Records excerpted from a collection:
# # #

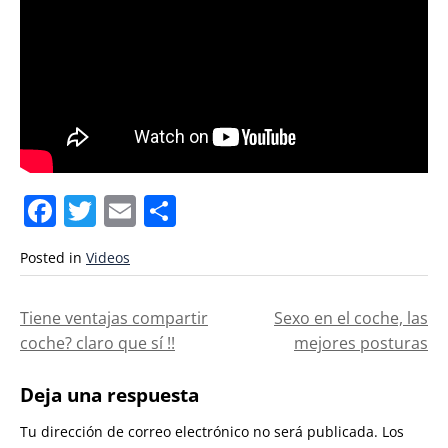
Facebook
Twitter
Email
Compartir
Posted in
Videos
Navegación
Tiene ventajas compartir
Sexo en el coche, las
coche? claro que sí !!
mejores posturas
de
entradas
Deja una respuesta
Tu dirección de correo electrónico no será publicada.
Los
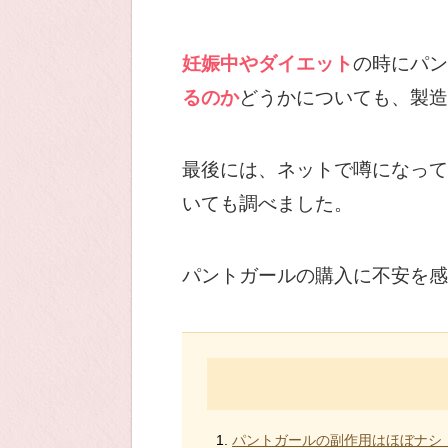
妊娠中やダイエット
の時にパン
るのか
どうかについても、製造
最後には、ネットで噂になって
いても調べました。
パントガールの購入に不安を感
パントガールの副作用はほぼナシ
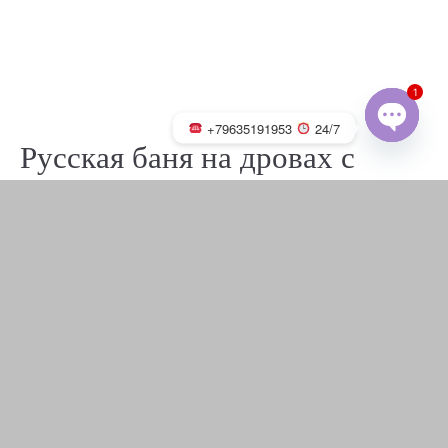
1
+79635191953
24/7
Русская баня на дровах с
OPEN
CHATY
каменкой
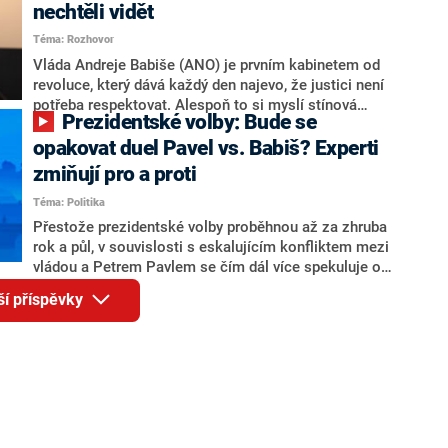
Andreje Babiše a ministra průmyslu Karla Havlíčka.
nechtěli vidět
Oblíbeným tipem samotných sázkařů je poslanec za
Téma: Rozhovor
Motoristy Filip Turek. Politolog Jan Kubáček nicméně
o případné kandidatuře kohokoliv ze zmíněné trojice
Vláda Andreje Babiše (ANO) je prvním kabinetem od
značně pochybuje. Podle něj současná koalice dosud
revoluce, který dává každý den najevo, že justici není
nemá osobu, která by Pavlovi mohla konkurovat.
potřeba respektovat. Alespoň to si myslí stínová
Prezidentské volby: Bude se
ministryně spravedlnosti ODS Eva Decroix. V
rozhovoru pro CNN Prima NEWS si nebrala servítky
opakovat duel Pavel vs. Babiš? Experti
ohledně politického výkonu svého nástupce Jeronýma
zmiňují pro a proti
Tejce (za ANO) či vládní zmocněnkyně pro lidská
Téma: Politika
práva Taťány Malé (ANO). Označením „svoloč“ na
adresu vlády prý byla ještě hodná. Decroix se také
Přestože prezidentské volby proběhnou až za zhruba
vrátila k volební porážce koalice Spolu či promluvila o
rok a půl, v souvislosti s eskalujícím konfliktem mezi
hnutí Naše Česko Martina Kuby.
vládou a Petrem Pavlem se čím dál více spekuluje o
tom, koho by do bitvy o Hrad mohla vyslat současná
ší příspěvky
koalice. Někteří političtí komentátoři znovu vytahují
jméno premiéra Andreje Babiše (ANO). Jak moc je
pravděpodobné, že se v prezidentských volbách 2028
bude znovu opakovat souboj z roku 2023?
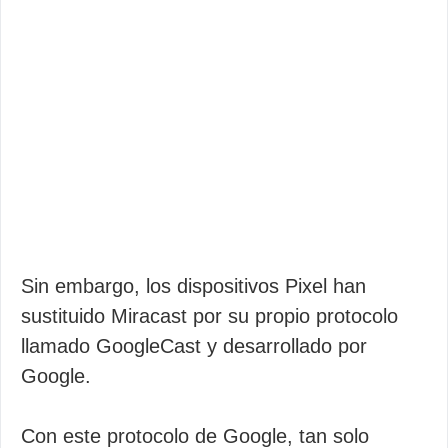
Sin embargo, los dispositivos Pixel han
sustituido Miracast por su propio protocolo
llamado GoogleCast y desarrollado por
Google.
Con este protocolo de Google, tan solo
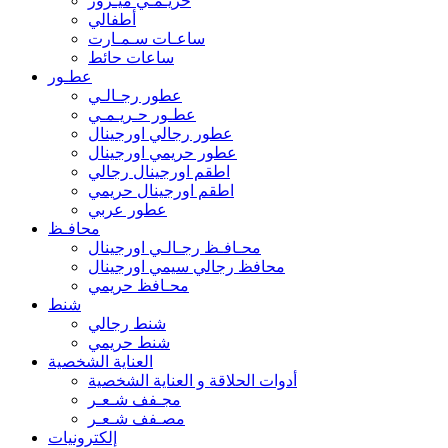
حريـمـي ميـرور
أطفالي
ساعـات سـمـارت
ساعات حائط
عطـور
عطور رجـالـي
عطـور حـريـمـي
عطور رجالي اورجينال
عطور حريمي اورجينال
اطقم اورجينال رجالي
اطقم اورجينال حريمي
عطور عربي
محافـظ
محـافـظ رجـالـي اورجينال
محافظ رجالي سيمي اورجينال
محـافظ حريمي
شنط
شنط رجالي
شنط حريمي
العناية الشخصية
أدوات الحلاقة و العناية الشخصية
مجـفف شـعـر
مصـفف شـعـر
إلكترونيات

# # #

Among the lines of the records above, count those holding the string "اورجينال", and report only the number.

▶ **Response**
6